# Publicly verifiable proofs of sequential work

### Citation:

Mahmoody, Mohammad, Tal Moran, and Salil Vadhan. “Publicly verifiable proofs of sequential work.” In Innovations in Theoretical Computer Science (ITCS ‘13), 373-388. ACM, 2013.
 IACR2013.pdf 433 KB ITCS2013.pdf 524 KB

### Abstract:

Version HistoryPreliminary version posted as Cryptology ePrint Archive Report 2011/553, under title “Non-Interactive Time-Stamping and Proofs of Work in the Random Oracle Model”.
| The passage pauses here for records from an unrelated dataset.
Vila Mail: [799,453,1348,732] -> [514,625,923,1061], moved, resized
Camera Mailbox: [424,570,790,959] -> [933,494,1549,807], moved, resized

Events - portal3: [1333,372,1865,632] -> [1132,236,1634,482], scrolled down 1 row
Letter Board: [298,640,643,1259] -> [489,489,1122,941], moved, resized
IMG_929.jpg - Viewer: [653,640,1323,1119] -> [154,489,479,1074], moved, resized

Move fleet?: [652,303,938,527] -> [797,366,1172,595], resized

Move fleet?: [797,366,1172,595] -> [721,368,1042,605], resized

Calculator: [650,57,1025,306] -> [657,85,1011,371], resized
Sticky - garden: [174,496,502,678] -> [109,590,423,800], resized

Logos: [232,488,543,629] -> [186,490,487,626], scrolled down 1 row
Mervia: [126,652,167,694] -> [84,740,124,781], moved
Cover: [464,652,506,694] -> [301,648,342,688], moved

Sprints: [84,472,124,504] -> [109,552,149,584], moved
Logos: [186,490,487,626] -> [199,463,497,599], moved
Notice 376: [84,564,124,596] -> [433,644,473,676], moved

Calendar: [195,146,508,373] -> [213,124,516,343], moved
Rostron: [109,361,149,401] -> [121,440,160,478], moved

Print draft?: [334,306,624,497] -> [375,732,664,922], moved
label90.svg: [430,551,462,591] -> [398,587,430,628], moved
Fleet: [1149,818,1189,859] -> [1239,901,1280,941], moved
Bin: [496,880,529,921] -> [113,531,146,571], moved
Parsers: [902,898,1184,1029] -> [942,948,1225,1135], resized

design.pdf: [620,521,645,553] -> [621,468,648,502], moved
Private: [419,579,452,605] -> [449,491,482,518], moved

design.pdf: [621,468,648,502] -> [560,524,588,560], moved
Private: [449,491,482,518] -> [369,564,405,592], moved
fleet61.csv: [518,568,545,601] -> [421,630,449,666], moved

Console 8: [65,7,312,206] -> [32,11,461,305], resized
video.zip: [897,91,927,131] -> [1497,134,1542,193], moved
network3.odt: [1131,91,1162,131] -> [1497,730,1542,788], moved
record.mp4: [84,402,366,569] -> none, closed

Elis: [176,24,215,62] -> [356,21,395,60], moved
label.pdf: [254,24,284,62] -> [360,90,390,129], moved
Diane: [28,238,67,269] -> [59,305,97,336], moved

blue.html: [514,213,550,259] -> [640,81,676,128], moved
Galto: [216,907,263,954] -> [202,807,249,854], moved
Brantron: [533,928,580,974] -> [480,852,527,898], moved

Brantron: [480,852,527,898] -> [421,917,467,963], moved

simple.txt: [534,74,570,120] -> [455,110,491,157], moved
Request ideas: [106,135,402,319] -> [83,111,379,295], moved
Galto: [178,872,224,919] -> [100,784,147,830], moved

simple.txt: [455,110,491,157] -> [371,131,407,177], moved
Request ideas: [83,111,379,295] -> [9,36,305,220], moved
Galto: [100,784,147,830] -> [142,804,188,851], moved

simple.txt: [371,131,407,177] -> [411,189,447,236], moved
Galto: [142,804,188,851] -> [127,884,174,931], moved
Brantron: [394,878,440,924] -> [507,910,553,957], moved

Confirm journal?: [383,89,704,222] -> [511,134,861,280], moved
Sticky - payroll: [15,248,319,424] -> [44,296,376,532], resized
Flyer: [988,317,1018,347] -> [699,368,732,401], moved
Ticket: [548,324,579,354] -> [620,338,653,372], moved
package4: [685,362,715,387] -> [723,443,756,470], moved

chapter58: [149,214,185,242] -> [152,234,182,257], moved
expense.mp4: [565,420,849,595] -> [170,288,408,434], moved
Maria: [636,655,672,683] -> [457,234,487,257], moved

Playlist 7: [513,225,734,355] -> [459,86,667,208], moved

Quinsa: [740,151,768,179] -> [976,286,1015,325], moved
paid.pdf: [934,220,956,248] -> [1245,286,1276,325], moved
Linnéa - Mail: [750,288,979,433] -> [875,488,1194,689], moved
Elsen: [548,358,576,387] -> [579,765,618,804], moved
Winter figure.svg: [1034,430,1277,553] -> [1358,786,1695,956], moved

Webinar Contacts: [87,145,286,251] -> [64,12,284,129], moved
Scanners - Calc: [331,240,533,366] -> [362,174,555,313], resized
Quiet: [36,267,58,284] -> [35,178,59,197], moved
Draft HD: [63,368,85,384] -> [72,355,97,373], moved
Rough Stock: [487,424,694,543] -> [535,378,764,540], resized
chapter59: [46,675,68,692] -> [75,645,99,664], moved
We construct a publicly verifiable protocol for proving computational work based on collision- resistant hash functions and a new plausible complexity assumption regarding the existence of “inherently sequential” hash functions. Our protocol is based on a novel construction of time-lock puzzles. Given a sampled “puzzle” $$\mathcal{P} \overset{}\gets \mathbf{D}_n$$, where $$n$$ is the security parameter and $$\mathbf{D}_n$$ is the distribution of the puzzles, a corresponding “solution” can be generated using $$N$$ evaluations of the sequential hash function, where $$N > n$$ is another parameter, while any feasible adversarial strategy for generating valid solutions must take at least as much time as $$\Omega(N)$$ sequential evaluations of the hash function after receiving $$\mathcal{P}$$. Thus, valid solutions constitute a “proof” that $$\Omega(N)$$ parallel time elapsed since $$\mathcal{P}$$ was received. Solutions can be publicly and efficiently verified in time $$\mathrm{poly}(n) \cdot \mathrm{polylog}(N)$$. Applications of these “time-lock puzzles” include noninteractive timestamping of documents (when the distribution over the possible documents corresponds to the puzzle distribution $$\mathbf{D}_n$$) and universally verifiable CPU benchmarks.

Our construction is secure in the standard model under complexity assumptions (collision- resistant hash functions and inherently sequential hash functions), and makes black-box use of the underlying primitives. Consequently, the corresponding construction in the random oracle model is secure unconditionally. Moreover, as it is a public-coin protocol, it can be made non- interactive in the random oracle model using the Fiat-Shamir Heuristic.

Our construction makes a novel use of “depth-robust” directed acyclic graphs—ones whose depth remains large even after removing a constant fraction of vertices—which were previously studied for the purpose of complexity lower bounds. The construction bypasses a recent negative result of Mahmoody, Moran, and Vadhan (CRYPTO ‘11) for time-lock puzzles in the random oracle model, which showed that it is impossible to have time-lock puzzles like ours in the random oracle model if the puzzle generator also computes a solution together with the puzzle.